The response to his challenge was far-reaching. People from all over, from various backgrounds, posted their own videos, often owning up to their own prejudices about different races, discussing how they learned those ideas to begin with, and pledging their effort to be more conscious and to do better.

It became a digital conversation among strangers that’s turned out to be a real dialogue about racism. Several people posted reply videos expressing their gratitude for other participants’ honesty.

Despite the open communication, some people have criticized White for not being truthful about his background.

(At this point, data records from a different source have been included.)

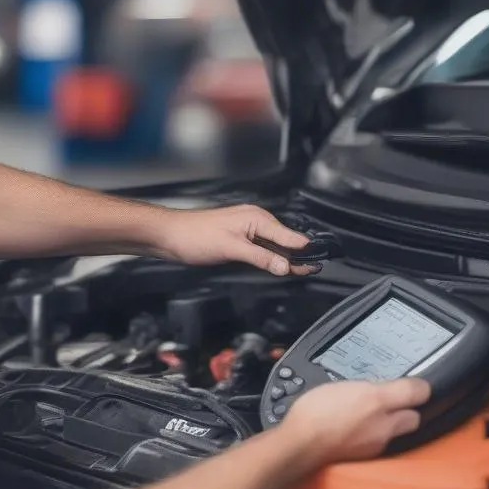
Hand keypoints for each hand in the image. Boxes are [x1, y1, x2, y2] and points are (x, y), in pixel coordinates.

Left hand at [152, 204, 317, 275]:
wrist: (169, 235)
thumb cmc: (195, 236)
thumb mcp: (231, 248)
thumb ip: (260, 257)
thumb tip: (284, 266)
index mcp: (256, 218)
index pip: (288, 236)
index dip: (304, 249)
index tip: (319, 261)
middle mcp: (254, 221)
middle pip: (284, 241)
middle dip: (298, 255)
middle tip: (314, 270)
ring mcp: (245, 230)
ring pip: (273, 245)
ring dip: (285, 257)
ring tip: (303, 270)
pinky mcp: (237, 239)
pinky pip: (261, 248)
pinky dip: (271, 257)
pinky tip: (276, 266)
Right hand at [278, 378, 430, 474]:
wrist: (299, 444)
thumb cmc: (315, 414)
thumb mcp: (344, 385)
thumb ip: (372, 386)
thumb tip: (388, 387)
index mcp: (378, 402)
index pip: (417, 393)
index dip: (420, 387)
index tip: (418, 385)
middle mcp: (384, 427)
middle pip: (413, 418)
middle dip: (409, 409)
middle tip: (397, 399)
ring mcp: (377, 444)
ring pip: (397, 431)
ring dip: (392, 422)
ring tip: (372, 412)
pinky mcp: (367, 456)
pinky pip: (381, 442)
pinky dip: (376, 434)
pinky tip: (359, 427)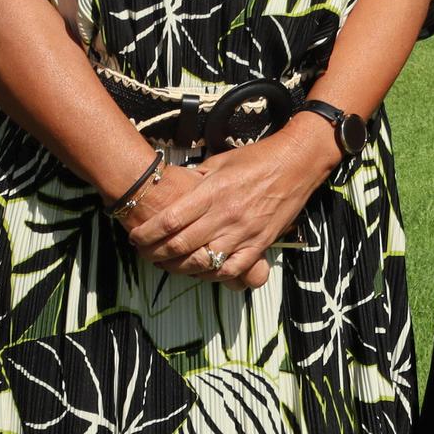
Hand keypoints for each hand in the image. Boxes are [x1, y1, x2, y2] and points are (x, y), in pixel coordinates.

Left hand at [124, 121, 337, 289]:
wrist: (298, 162)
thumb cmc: (258, 158)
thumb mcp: (220, 162)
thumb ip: (196, 180)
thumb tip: (172, 188)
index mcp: (213, 191)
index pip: (169, 221)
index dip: (146, 233)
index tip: (135, 237)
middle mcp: (226, 214)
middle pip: (180, 245)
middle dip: (155, 253)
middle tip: (145, 253)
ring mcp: (244, 232)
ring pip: (202, 261)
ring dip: (178, 267)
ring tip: (167, 263)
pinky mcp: (260, 243)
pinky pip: (232, 269)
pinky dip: (212, 274)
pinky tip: (202, 270)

White’s real name is Jorge Moran, and he is a part-White, part-Cuban businessman with a background in acting and film. While he was born and raised in the South, he no longer has the thick Southern accent he used in his first couple videos. He denied accusations he is getting paid to post these videos by any outside group, and he said he changed his name to protect himself from any backlash for starting what he said was a “highly controversial and potentially dangerous” online conversation. He said he has already received death threats as a result.

His videos have also caused outrage among some who claim the videos are promoting “white guilt,” which White doesn’t buy into.

“A whole bunch of them, and that’s the problem is that white guilt is a defense mechanism,” White said. “I’m not asking anybody to be guilty or feel guilty. I’ve never told anybody to be guilty. What I’ve asked people to do is to take on one of the most immoral things in our society, which is racial and social injustice.”

Born and raised in a small town in Tennessee, White said he was a product of his environment at home.